Bajo sospecha, dirección del Puerto de Manzanillo

Este miércoles, el presidente de México, Andrés Manuel López Obrador, dijo durante su conferencia matutina, que revisará el caso de la designación del capitán Héctor Mora Gómez, como director de la Asociación Portuaria Integral de Manzanillo (APIMAN), esto, luego del cuestionamiento de si permitirá que se incluyan en su gobierno personas que hayan sido señaladas por actos de corrupción. Durante las campañas, Mora Gómez fue uno de los detractores del Presidente, incluso, utilizó calificativos como “lacra, deshonesto, corrupto, animal y cobarde”, los cuales están documentados en redes sociales.

Por tal motivo, llaman la atención las declaraciones que algunos actores políticos de Morena, realizaron en torno al nombramiento del director de la APIMAN, como es el caso de la Presidenta municipal de Manzanillo, Griselda Martínez Martínez, y de la Senadora por Colima, Griselda Valencia de la Mora, quienes externaron su inconformidad ante tal situación. También han solicitado una rectificación del cargo porque el capitán Héctor Mora no acredita compromiso con el proyecto de nación de MORENA.
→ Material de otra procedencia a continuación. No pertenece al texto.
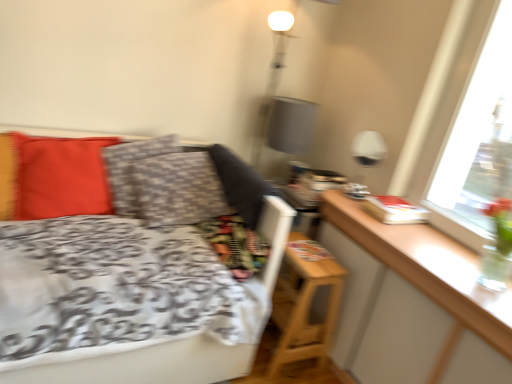
Question: Is patterned fabric pillow at center, acting as the 2th pillow starting from the left, to the left or to the right of wooden table at right in the image?

Choices:
 (A) right
 (B) left

Answer: (B)

Question: From a real-world perspective, is patterned fabric pillow at center, acting as the 2th pillow starting from the left, above or below wooden table at right?

Choices:
 (A) below
 (B) above

Answer: (A)

Question: Estimate the real-world distances between objects in this image. Which object is closer to the wooden table at right?

Choices:
 (A) wooden nightstand at lower right
 (B) matte red pillow at left, the first pillow viewed from the left
 (C) white glossy table lamp at upper right
 (D) patterned fabric pillow at center, acting as the 2th pillow starting from the left

Answer: (A)

Question: Based on their relative distances, which object is nearer to the wooden table at right?

Choices:
 (A) patterned fabric pillow at center, which appears as the 1th pillow when viewed from the right
 (B) white glossy table lamp at upper right
 (C) wooden nightstand at lower right
 (D) matte red pillow at left, the first pillow viewed from the left

Answer: (C)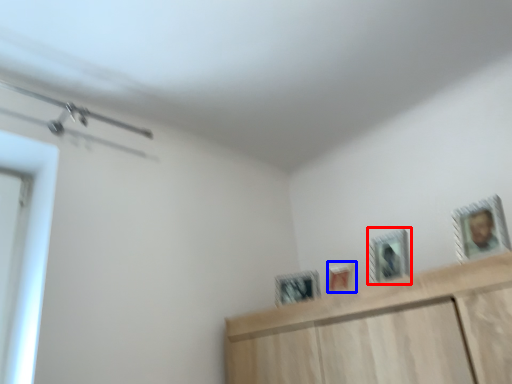
Question: Which of the following is the farthest to the observer, picture frame (highlighted by a red box) or picture frame (highlighted by a blue box)?

Choices:
 (A) picture frame
 (B) picture frame

Answer: (B)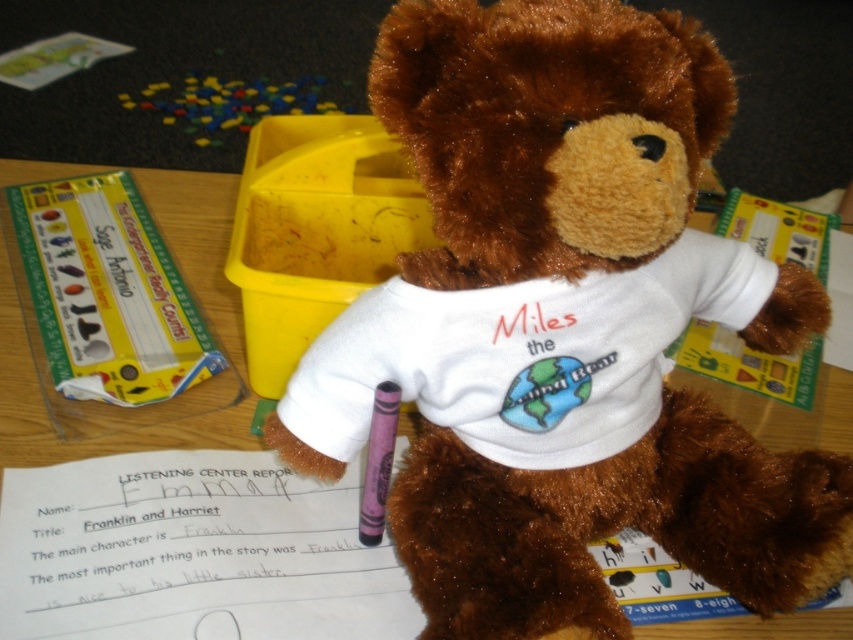
Looking at this image, you are organizing a classroom and need to place a new item on the desk where the brown plush teddy bear at center is located. The desk has limited space. Can you confirm if the point at coordinates (569,154) is a suitable location for placing a small book?

The point at coordinates (569,154) is currently occupied by the brown plush teddy bear at center, so placing a small book there would not be possible.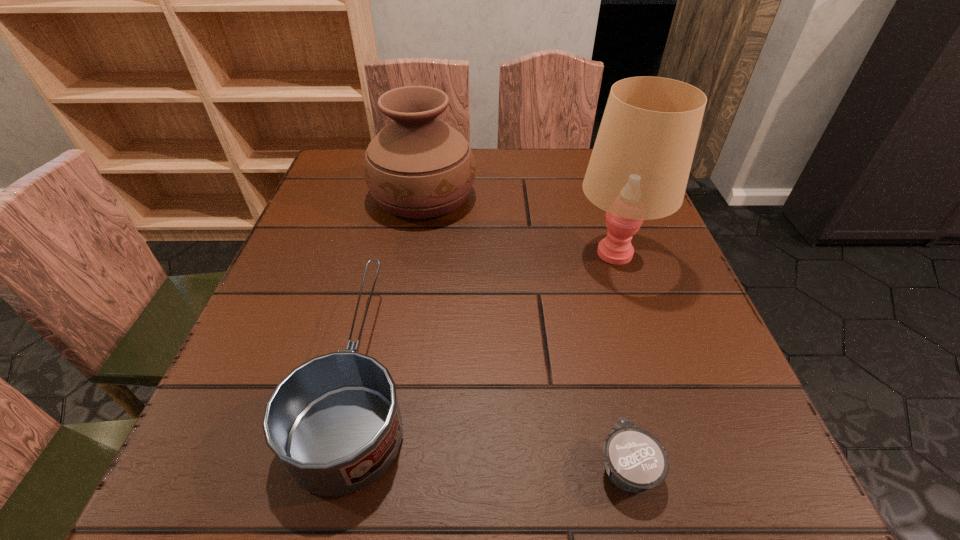
Identify the location of vacant point at the far edge. The image size is (960, 540). (487, 161).

In the image, there is a desktop. In order to click on vacant space at the near edge in this screenshot , I will do `click(543, 462)`.

This screenshot has height=540, width=960. In the image, there is a desktop. In order to click on free space at the left edge in this screenshot , I will do `click(250, 333)`.

This screenshot has height=540, width=960. In the image, there is a desktop. Identify the location of vacant space at the right edge. (679, 380).

I want to click on free space at the far left corner, so click(x=344, y=185).

Locate an element on the screen. The height and width of the screenshot is (540, 960). empty location between the lampshade and the second tallest object is located at coordinates (519, 224).

Identify the location of empty space that is in between the lampshade and the saucepan. This screenshot has width=960, height=540. (488, 313).

This screenshot has width=960, height=540. I want to click on free space between the second tallest object and the tallest object, so click(519, 224).

Image resolution: width=960 pixels, height=540 pixels. I want to click on free area in between the second tallest object and the shortest object, so pyautogui.click(x=525, y=331).

Locate an element on the screen. The width and height of the screenshot is (960, 540). empty location between the tallest object and the yogurt is located at coordinates (621, 359).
De acuerdo con las palabras del Presidente, el hecho de que el capitán Mora no concuerde con su proyecto de nación, no es impedimento para que dirija la APIMAN, mientras se trate de una persona honesta, “no debemos de apostar a un gobierno faccioso, una cosa es partido y otra cosa es gobierno”, dijo.

La semana pasada fueron designados los puestos en las Administraciones Portuarias Integrales (API) de México, destacando la dirección de la API Manzanillo, no sólo porque se trata del recinto más grande y productivo del país, sino porque, anteriormente, Héctor Mora ya había ocupado el mismo cargo durante los sexenios de Vicente Fox y Felipe Calderón, periodos en los que acumuló varias denuncias por actos de corrupción, de las cuales hay constancia en la extinta Procuraduría General de la República y en la Secretaría de la Función Pública (SFP).

La primera denuncia, fue en 2005, durante el sexenio del entonces presidente de México, Vicente Fox, cuando la APIMAN adquirió 69 hectáreas a ejidatarios de Jalipa, Manzanillo, a un precio de 160 pesos por metro cuadrado y solo les pagó 110 pesos, lo que se traduce en un desvío de 52 millones de pesos, mediante un mecanismo debidamente consignado en la denuncia presentada ante la PGR.

La segunda denuncia fue en 2006, en plena campaña del entonces candidato presidencial Felipe Calderón. En ese momento, la APIMAN redujo sin justificación alguna, la contraprestación pactada por la cesión parcial de derechos del Muelle 10, y de los Patios 10 y 11 del puerto de Manzanillo, significando esto un quebranto de 20 millones de pesos, tal como se consigna en la denuncia CI/258/04, presentada ante la SFP. Veremos qué acciones llevará a cabo el presidente para dar solución a este conflicto.